Two new euro benchmarks hit the screens today (Thursday), a Bawag PSK €500m no-grow 15 year and a OP Mortgage Bank €1.25bn 10 year, making this week the busiest in the primary market since September, and bankers hailed the pricing levels and strong books achieved by the pair.

Bankers said the execution of the two deals demonstrates that although spreads continue to grind tighter, this has not deterred cash rich investors still hungry for bonds.

“Every new print is showing astonishingly tight levels,” said one, “and the longer you go, the higher the volume of demand, as was the case with Bawag today.”
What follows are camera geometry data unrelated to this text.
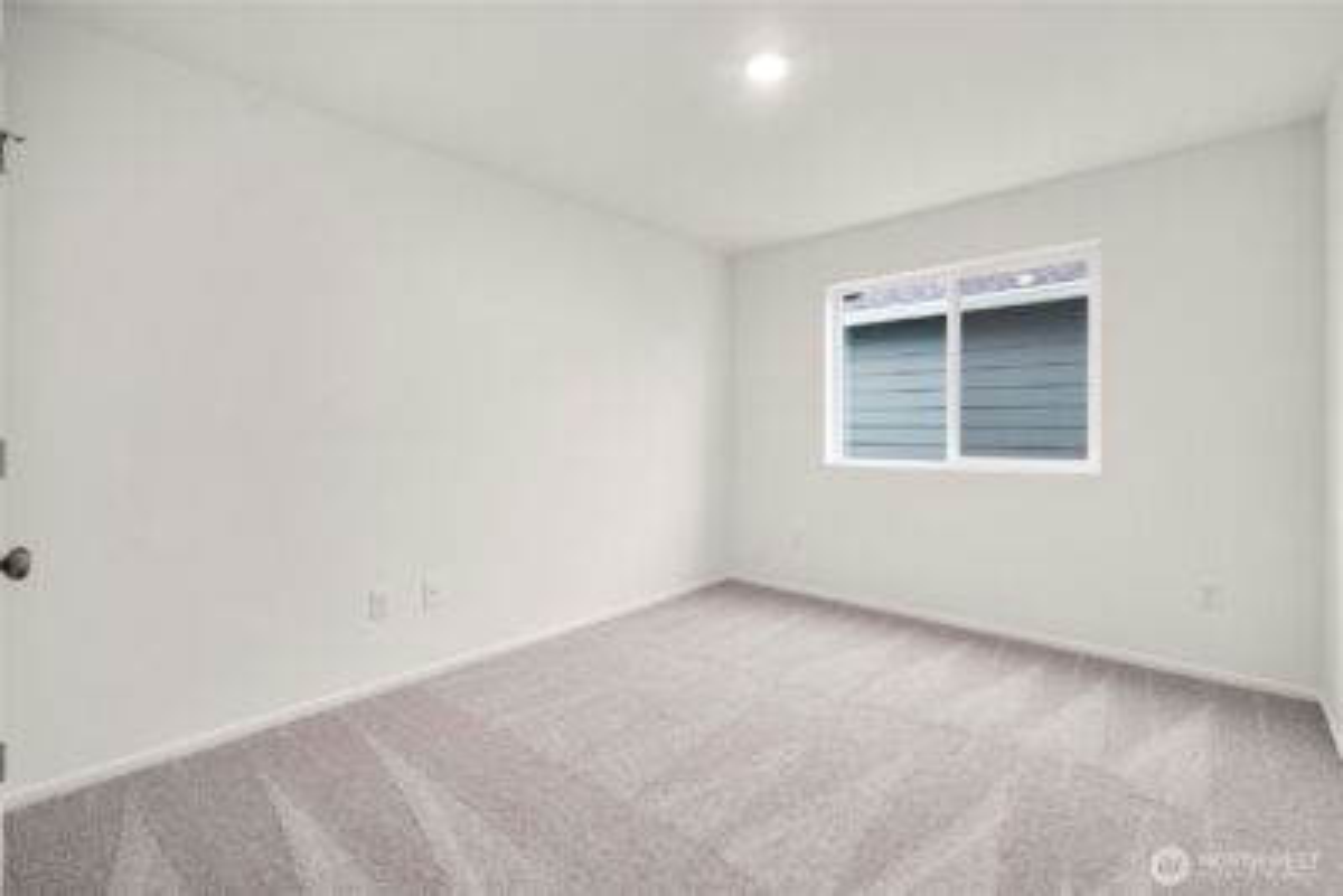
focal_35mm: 15
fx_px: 560
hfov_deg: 100.4
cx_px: 672
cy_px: 448
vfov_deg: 77.4
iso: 400
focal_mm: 15
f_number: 7.1
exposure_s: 1/60
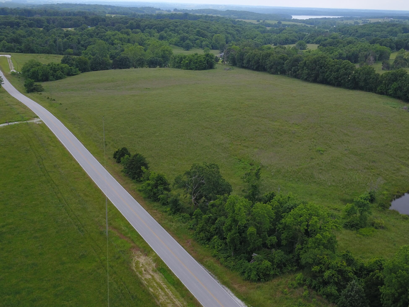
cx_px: 294
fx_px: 473
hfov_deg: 45.5
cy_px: 86
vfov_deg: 35.4
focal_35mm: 40
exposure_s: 1/100
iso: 101
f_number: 2.2
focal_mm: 4.73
After the Finnish issuer last week signalled to The CBR it was hoping to launch a benchmark covered bond before year-end, this morning, OP Mortgage Bank leads Barclays, Crédit Agricole, LBBW and OP Corporate Bank opened books for a euro benchmark-sized 10 year transaction with guidance of the mid-swaps plus 5bp area. After around 55 minutes, books were reported as being over €1.25bn, excluding JLM interest, and after around two hours and 45 minutes, the spread was set at 2bp, on the back of over €2.1bn demand, including €295m JLM interest.

The issue was ultimately sized at €1.25bn, on the back of over €2bn of demand, including €295m JLM interest, and the final book was over €2.1bn, including €295m JLM interest.
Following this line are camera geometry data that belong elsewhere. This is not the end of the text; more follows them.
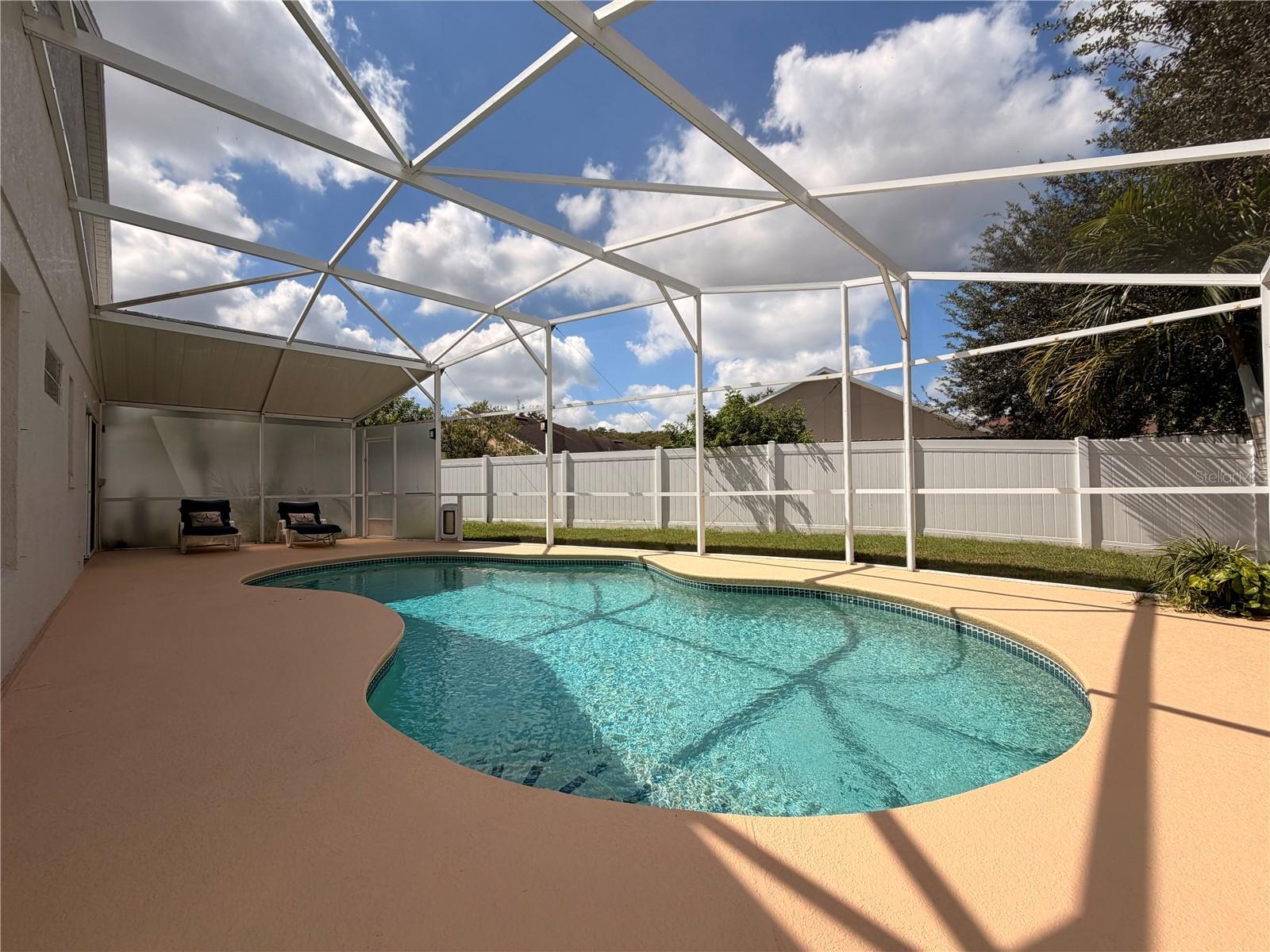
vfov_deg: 85.7
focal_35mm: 14
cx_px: 635
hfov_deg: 102.1
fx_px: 514
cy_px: 476
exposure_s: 1/876
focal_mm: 2.22
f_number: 2.2
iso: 20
The new issue is OP Mortgage Bank’s second euro benchmark this year, following a €1bn long eight year in January, and the third from Finland overall in 2020, with Danske Finland having sold the first, a €1bn eight year in January.
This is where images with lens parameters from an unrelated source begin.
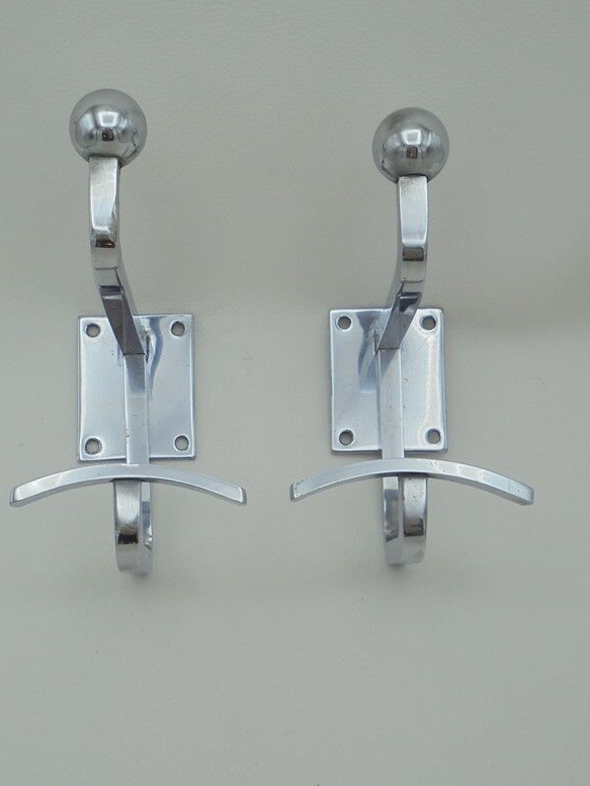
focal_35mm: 44
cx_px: 265
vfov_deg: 42.9
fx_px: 1000
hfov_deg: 32.9
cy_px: 362
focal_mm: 6.9
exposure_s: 1/80
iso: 100
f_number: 4.2
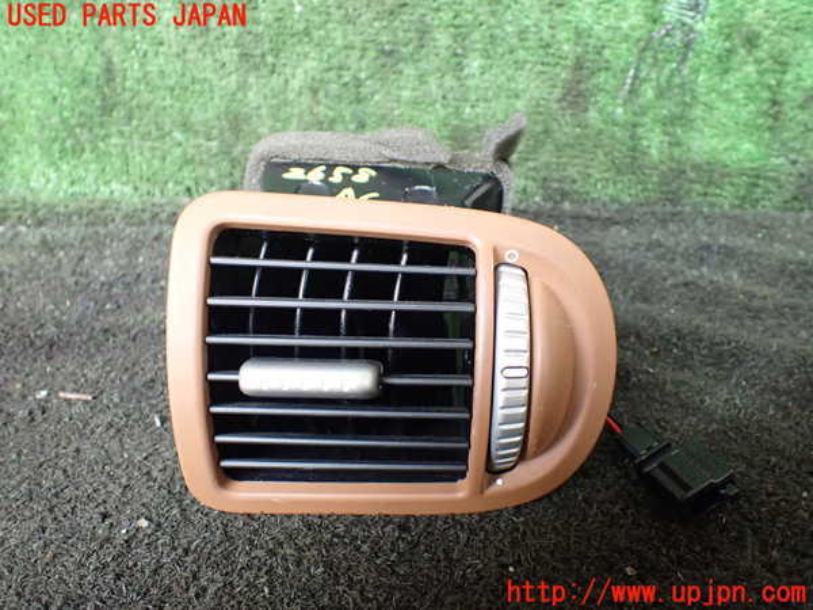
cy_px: 305
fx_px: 705
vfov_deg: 46.8
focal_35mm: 30
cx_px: 406
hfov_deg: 60.0
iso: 640
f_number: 2.3
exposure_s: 1/125
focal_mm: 5.4
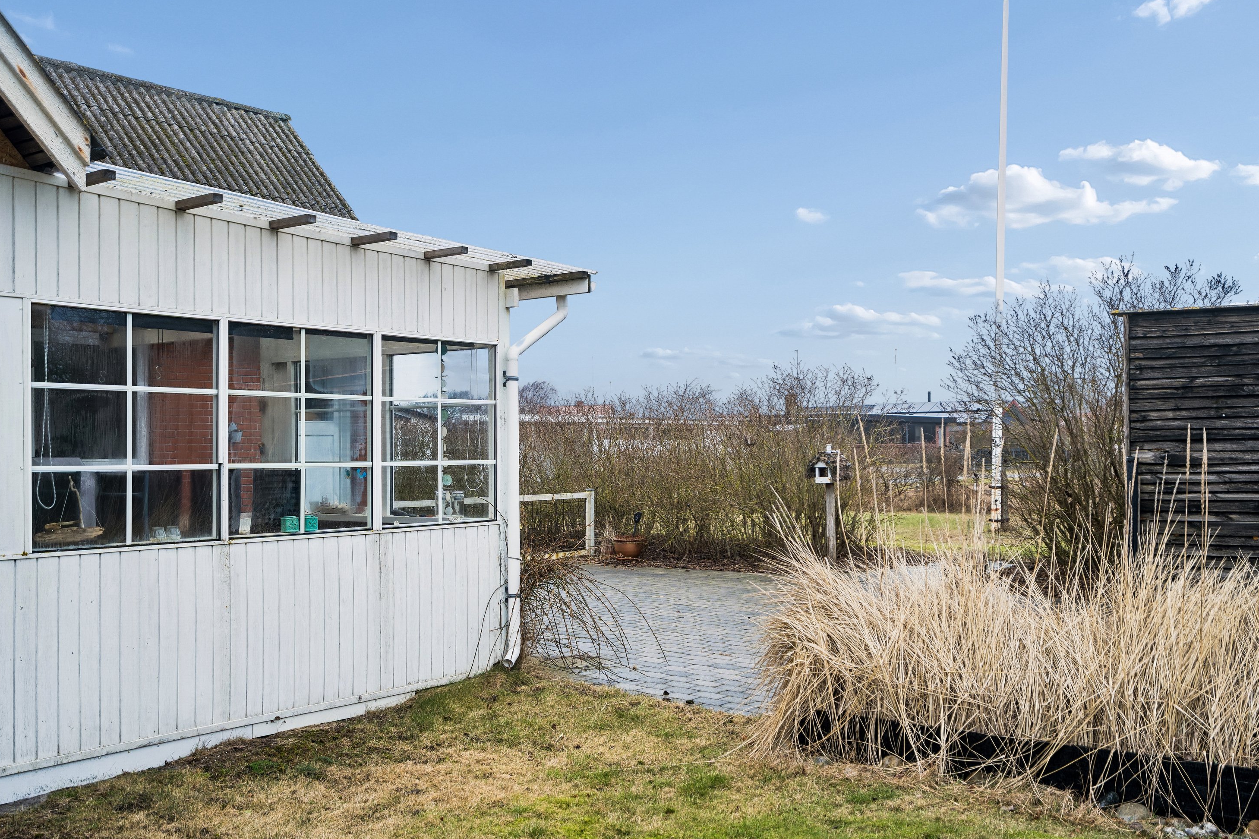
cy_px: 430
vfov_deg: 36.9
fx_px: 1259
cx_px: 621
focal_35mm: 36
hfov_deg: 53.1
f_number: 4
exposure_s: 1/160
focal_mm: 35
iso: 200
Syndicate bankers away from the leads said the pricing was impressive, being only around 1bp wide of where a new 10 year German Pfandbrief might be executed.

“This is no doubt a phenomenally strong trade,” said one, “and the €1.25bn size is also impressive.”

The €1.25bn size is at the upper end of the issuer’s typical €1bn to €1.25bn range.

The banker said that considering the Finnish curve is extremely squeezed, Finnish comparables were less relevant in calculating fair value. Pre-announcement comparables circulated by the leads put OP’s June 2027s and February 2029s at minus 2.2bp and minus 1.8bp, respectively.

“It’s so squeezed, and it looks so rich,” he said, “so they obviously had to put a little more on it compared to where it is, but that’s perfectly fine.”

A lead banker said it priced with around 1bp of new issue premium.

“We could’ve priced tighter if they had gone for a smaller size,” he said.

“The market has been fairly benign and structurally undersupplied in the past few weeks,” he added, “OP has not done a lot in covereds, so this puts fundamental valuations slightly out of whack.”

After a mandate announcement yesterday (Wednesday), Bawag PSK leads DekaBank, Deutsche, NordLB, RBI and UniCredit this morning went out with guidance of the mid-swaps plus 8bp area for the €500m no-grow 15 year mortgage covered bond. They reported books above €1bn, excluding JLM interest, after around half an hour. After around an hour and a half the spread was set at 4bp on the back of over €1.8bn of demand, including €50m JLM interest, and the final order book was around €1.4bn.

Syndicate bankers away from the leads put fair value at 4bp-5bp based on the Austrian’s June 2034s at 3bp, implying zero to minus 1bp new issue premium, and said the pricing was impressive.

“It went really great,” said a syndicate banker away from the leads, “and wasn’t too far off where top tier Austrian names may have priced in this context.”

Two new euro benchmarks were launched this week before today’s pair, a €500m five year for Aegon on Monday and a €500m 10 year for de Volksbank yesterday, making it the busiest week for primary market issuance since the week ending 18 September.

“This week’s move in rates has been really helpful,” said a syndicate banker, “especially for guys like de Volksbank yesterday, which was a fabulous trade for them.”

The overall spread environment is very constructive, he said, with all recent deals performing in the secondary market, but he was sceptical as to whether this week’s momentum will carry over into next week.

“I’m not so sure,” he said, “but it could easily do so if issuers are willing.”